Kent Police has teamed up with six other forces to offer a borderless response to tackle the illegal blood sport. This means that the seven forces signed up to the partnership can work as one when exercising certain powers such as the seizure of dogs and share interactions and movements of suspects.

The forces within Kent’s partnership are made up of Bedfordshire, Cambridge, Herefordshire, Norfolk, Suffolk and Essex.

The agreement, which has been completed with the support of the Crown Prosecution Service, supports the national initiative, Operation Galileo, which primarily aims to combat hare coursing.

Sergeant Darren Walshaw of Kent Police’s Rural Task Force said: ‘This is an encouraging step in our efforts to tackle hare coursing.

‘The agreement allows us to use anti-social behaviour legislation across the counties. This means that someone who is found to be committing hare coursing offences across several borders will be dealt with as if all of their criminality had occurred in one county and a prosecution can commence sooner. In short, if someone is involved with three incidents of anti-social behaviour linked to hare coursing, they will be prosecuted regardless of where those offences have been committed.’

Sergeant Darren Walshaw

Hare coursing traditionally coincides with the harvest when the fields are ploughed, making them the perfect ground for the illegal blood sport. Hare coursing causes damage to crops, harms animal welfare and threatens the rural community.

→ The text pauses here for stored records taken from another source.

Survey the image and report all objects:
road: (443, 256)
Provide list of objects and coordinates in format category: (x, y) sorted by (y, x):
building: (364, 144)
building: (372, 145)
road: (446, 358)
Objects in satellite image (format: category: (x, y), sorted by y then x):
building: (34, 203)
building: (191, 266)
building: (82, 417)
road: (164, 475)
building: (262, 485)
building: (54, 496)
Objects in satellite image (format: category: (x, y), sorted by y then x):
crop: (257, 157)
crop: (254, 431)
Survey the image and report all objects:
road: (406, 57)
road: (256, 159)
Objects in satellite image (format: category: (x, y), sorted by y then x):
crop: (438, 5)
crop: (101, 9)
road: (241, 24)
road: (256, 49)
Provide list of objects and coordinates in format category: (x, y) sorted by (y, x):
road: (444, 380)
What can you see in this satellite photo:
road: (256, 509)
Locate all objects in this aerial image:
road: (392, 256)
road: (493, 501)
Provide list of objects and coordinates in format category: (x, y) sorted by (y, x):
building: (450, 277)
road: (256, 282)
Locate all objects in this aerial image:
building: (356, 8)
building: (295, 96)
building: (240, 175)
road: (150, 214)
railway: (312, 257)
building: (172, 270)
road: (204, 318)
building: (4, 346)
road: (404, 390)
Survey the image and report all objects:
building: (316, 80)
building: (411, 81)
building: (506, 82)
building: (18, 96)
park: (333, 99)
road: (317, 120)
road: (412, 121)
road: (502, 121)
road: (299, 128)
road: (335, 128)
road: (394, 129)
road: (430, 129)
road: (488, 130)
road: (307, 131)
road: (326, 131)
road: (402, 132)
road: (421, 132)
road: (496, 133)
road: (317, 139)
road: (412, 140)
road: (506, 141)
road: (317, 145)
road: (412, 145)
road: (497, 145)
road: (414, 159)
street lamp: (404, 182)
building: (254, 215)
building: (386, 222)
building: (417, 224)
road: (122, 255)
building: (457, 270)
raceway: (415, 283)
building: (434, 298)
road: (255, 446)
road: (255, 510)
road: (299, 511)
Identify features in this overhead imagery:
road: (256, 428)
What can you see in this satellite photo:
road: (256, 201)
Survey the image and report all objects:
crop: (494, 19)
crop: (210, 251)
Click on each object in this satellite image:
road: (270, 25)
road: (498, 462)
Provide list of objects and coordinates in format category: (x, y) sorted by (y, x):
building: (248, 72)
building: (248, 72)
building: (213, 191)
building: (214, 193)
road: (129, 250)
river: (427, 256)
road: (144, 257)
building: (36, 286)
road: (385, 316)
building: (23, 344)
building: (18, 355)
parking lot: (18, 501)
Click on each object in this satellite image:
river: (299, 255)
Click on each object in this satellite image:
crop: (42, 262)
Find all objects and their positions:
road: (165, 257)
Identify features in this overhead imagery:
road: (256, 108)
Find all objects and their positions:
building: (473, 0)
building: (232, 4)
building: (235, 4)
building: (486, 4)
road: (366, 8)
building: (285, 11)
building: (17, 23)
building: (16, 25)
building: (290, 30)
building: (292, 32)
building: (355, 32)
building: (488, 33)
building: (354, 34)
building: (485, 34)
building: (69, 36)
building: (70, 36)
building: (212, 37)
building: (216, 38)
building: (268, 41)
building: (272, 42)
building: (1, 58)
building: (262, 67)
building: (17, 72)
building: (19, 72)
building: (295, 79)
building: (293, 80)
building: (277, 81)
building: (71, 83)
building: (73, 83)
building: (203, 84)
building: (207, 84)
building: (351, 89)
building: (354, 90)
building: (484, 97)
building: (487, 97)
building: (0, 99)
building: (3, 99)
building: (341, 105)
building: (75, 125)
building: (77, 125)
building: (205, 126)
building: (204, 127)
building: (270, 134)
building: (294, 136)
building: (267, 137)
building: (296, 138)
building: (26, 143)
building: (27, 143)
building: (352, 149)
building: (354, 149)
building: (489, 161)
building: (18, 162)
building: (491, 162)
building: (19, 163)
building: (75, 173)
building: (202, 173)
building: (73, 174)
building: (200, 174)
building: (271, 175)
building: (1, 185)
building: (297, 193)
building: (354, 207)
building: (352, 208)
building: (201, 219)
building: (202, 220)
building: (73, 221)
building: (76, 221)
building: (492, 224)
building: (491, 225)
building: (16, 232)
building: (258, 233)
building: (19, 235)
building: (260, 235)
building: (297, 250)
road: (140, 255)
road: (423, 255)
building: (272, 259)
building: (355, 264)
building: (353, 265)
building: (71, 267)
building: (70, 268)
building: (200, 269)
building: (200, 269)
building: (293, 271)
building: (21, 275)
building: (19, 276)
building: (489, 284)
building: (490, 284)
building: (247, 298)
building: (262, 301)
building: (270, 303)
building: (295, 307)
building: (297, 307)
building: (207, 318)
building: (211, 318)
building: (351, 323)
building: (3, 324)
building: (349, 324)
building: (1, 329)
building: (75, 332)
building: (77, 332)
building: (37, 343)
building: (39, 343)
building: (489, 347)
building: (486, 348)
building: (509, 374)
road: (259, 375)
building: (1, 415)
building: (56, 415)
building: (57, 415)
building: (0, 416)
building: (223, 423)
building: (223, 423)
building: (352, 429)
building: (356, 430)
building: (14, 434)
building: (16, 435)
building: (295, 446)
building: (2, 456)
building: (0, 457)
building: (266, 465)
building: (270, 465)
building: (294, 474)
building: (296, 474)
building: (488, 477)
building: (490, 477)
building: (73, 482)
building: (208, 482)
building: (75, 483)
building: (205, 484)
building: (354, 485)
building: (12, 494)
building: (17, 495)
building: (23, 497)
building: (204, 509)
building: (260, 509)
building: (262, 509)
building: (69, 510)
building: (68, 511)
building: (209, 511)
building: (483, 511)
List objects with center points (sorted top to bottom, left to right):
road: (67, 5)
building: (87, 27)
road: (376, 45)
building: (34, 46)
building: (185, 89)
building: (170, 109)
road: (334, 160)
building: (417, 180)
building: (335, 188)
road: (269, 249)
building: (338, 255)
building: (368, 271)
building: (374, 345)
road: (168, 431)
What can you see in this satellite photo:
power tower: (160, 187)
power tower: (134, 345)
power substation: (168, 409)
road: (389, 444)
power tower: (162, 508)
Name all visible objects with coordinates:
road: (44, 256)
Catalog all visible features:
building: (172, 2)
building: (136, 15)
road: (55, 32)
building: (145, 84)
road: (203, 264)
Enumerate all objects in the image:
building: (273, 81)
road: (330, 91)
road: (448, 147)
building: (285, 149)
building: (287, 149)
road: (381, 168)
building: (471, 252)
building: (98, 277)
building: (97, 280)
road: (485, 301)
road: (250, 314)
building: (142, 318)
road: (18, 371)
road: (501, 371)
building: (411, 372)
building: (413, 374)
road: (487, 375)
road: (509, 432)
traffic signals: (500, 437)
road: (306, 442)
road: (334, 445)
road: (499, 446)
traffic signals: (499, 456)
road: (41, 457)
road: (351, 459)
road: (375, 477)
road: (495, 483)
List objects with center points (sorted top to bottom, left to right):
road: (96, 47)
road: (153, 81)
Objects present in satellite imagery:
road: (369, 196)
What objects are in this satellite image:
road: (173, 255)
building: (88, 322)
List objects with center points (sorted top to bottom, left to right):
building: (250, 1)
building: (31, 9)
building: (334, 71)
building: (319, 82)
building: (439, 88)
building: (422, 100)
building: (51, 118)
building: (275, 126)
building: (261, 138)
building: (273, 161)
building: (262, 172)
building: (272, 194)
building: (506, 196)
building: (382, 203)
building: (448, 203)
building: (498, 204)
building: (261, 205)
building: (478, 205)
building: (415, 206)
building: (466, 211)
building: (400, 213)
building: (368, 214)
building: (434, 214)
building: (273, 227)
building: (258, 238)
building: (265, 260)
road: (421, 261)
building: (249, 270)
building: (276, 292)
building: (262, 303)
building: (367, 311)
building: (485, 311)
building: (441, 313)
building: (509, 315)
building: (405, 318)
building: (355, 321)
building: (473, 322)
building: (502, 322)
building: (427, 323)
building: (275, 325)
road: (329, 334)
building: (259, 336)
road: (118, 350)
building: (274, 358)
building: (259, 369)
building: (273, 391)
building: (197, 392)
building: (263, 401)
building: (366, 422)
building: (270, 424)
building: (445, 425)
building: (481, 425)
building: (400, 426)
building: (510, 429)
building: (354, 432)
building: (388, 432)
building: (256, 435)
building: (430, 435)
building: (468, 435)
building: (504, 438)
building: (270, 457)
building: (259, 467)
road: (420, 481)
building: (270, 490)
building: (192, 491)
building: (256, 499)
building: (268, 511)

It can result in intimidation and even violence.

Landowners are urged to consider blocking entrances to their fields with ditches, fencing or trees or even barriers like barrels filled with concrete.

Anyone who sees hare coursing taking place is asked to contact police immediately on 999 and provide officers with a description of the people involved, any registration numbers, vehicle descriptions and the location and direction of travel. Its important people don’t confront hare coursers or put themselves at risk.